Perché le chiese contemporanee sono brutte e perché i musei della contemporaneità sono diventati cattedrali è dunque un dilemma facile da comprendere, più complesso da spiegare. Il tema, prima ancora che all’architettura, atterrebbe alla filosofia, anzi alla teologia e potrebbe essere risolto indicando la persistenza del demonio nel mondo, la sua prevalenza in questo determinato evo, l’emergere di quella che sant’Agostino definì «città terrena», cioè la mitologica Babele dove regna sovrano il caos e il brutto viene considerato bello. Che ci sia lo zampino del diavolo, il cui massimo inganno è dimostrare la propria non esistenza, lo prova la disarmante ingenuità e incuranza con cui procedono le gerarchie della ecclesia quando concedono il nulla osta all’edificazione di nuovi luoghi di culto. Edifici distanti dalle forme della tradizione, privi di qualsiasi idea di trascendenza, che possono essere ben confusi con costruzioni di altro tipo, capannoni industriali, ospedali, discoteche, autorimesse, piscine. È il tributo che la Chiesa, dopo il Concilio Vaticano II, paga alla modernità, alla postmodernità, alla contemporaneità: nel tentativo di risultare di moda annuncia con giubilo la propria sottomissione al secolo, anche dal punto di vista estetico.

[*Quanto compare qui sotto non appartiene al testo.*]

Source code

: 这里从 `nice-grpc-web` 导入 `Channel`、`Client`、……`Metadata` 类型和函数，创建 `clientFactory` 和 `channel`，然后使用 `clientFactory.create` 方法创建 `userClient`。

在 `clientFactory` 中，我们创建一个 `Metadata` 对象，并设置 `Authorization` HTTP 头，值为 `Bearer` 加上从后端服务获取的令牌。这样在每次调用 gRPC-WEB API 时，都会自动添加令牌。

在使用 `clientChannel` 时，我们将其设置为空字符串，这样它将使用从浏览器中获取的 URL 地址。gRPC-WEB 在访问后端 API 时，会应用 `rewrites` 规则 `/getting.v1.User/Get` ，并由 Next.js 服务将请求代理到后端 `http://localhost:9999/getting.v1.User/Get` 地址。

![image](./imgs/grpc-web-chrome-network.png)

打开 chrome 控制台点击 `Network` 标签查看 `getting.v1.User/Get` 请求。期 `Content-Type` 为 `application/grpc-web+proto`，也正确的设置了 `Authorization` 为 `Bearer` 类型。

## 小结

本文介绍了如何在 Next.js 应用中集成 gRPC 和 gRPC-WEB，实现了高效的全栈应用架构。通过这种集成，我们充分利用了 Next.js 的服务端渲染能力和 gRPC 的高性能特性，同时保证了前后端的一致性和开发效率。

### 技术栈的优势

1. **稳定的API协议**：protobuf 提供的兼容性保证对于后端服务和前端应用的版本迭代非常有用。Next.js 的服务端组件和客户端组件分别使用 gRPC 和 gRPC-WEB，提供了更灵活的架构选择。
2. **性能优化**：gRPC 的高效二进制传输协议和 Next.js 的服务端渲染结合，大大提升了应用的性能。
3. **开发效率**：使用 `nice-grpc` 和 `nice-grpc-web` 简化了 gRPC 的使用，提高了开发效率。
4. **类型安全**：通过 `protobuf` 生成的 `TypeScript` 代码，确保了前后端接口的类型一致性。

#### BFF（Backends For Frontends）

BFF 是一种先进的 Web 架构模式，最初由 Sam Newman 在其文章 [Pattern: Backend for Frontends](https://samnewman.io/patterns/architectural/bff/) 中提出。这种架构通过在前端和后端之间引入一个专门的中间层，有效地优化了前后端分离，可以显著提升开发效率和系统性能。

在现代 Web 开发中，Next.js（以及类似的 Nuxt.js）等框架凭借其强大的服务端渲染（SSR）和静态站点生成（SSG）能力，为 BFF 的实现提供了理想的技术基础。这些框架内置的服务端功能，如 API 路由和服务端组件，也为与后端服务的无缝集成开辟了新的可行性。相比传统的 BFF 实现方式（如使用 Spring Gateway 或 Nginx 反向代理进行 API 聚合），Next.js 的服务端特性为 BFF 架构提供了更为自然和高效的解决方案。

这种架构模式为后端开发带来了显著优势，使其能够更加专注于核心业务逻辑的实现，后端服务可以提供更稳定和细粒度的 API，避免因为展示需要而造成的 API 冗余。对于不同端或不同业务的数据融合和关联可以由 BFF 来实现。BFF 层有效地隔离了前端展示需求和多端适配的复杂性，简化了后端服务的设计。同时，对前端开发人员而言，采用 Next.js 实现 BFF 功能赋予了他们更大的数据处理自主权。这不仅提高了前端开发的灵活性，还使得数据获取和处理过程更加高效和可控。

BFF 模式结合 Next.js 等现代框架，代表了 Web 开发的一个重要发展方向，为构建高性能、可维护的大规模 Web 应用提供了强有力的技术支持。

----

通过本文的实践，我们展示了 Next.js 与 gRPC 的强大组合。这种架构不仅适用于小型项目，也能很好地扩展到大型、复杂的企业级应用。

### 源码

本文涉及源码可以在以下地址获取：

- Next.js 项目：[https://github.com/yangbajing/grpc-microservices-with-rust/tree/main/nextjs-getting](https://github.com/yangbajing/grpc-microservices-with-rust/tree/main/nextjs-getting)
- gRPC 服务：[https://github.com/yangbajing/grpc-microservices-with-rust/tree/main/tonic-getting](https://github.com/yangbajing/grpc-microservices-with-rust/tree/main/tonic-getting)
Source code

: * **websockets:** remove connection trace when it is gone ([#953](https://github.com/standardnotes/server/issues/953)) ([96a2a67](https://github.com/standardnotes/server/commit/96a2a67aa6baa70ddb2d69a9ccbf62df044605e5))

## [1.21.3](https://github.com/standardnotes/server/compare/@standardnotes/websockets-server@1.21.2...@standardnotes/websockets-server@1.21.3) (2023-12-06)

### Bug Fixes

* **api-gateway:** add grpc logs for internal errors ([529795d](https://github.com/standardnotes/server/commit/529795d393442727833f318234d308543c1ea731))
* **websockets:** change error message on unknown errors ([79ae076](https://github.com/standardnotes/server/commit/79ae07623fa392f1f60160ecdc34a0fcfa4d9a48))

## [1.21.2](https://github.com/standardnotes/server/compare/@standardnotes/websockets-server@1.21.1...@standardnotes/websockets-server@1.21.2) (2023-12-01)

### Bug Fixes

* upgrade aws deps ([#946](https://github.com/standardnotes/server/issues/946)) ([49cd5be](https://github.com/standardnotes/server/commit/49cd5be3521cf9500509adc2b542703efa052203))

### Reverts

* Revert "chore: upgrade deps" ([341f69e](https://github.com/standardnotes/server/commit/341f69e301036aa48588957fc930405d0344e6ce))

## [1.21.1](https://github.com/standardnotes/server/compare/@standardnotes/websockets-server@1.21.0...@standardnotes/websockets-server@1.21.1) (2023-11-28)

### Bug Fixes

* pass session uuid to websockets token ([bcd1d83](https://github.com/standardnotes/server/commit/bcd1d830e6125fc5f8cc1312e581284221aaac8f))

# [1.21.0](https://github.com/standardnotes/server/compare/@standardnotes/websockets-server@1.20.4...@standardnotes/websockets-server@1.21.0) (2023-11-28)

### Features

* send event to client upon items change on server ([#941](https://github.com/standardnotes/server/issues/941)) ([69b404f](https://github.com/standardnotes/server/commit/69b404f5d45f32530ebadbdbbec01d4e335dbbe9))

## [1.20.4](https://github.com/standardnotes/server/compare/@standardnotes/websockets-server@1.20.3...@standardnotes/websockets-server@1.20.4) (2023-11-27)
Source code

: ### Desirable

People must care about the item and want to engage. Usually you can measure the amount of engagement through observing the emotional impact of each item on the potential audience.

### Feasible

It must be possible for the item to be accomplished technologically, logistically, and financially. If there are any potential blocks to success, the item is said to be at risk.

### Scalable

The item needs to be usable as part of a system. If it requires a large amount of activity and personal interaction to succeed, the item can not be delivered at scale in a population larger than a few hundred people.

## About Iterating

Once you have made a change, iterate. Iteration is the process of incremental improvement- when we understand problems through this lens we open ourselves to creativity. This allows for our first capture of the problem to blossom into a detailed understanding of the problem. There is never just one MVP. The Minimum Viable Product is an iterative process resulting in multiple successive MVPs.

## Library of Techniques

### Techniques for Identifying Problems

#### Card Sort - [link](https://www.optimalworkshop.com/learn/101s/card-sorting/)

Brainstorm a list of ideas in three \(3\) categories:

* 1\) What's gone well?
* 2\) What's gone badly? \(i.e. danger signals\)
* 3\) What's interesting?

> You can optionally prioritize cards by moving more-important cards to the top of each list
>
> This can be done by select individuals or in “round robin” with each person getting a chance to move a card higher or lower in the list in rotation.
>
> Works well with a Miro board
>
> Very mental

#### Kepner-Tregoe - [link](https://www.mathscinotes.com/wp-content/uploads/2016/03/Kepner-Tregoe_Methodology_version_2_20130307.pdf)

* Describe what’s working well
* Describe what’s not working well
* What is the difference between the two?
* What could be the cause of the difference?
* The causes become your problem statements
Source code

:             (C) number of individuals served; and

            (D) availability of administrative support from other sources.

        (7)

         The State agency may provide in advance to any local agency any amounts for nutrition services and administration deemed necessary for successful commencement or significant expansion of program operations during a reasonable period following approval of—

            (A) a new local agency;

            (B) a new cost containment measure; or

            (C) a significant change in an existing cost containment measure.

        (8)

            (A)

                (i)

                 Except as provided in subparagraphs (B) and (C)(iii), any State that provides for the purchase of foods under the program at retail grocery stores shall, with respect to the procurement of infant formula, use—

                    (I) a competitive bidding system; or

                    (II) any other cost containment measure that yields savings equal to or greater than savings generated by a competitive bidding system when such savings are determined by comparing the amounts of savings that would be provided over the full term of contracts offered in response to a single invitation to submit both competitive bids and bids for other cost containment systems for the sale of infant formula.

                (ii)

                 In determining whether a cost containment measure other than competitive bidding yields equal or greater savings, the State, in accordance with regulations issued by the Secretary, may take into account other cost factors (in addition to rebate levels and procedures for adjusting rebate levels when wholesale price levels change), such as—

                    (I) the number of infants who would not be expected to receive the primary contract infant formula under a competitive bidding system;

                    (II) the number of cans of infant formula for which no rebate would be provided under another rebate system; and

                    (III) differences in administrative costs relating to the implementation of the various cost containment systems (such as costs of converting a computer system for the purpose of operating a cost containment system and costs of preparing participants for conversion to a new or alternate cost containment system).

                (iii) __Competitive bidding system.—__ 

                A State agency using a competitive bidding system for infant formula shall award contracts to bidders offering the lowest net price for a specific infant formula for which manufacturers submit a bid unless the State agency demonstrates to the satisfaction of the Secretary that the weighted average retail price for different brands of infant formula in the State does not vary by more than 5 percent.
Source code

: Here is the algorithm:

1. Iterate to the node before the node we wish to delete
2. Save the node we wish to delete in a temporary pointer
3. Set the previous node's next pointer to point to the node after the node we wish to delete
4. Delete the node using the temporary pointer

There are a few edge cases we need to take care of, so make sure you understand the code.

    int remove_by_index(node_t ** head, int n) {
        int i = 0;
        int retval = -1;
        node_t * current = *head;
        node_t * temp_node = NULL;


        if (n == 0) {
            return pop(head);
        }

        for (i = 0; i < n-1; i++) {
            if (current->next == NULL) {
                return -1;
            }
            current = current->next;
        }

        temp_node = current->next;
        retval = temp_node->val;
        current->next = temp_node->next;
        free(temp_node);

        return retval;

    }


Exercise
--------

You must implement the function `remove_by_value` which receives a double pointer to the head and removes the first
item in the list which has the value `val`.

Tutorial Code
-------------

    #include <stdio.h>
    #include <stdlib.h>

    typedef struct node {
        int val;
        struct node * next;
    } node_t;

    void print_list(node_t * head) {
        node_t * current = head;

L’altro corno del dilemma sono i musei. Ogni città che si rispetti, per no ogni paese, ogni borgo sperduto a ogni latitudine del globo, desidera il proprio «museo del contemporaneo» (un ossimoro) come un tempo ambiva al campanile. E per l’edificazione si chiamano le più celebrate archistar, le quali di solito propinano assolute stravaganze e per esse vengono onorate e gratificate economicamente. Il fine sembra quello di erigere cattedrali, tanto impattanti quanto più servono a rendere sacro un contenuto profano, cioè l’arte contemporanea che spesso – essendo orrenda, informe, di natura organica, e incomprensibile – necessita per esistere di magniloquente confezione, di un packaging di lusso. In soldoni, si tenta di risacralizzare oggetti per loro natura dissacranti, che sono gli idoli da adorare di una religione dell’inumano.
Anche questo secondo tema attiene solo in via residuale all’architettura, più specificatamente alla filosofia, ancora più strettamente alla teologia. Il vero problema è che mancano i teologi e i filosofi, mentre imperversano, maledetti, gli architetti.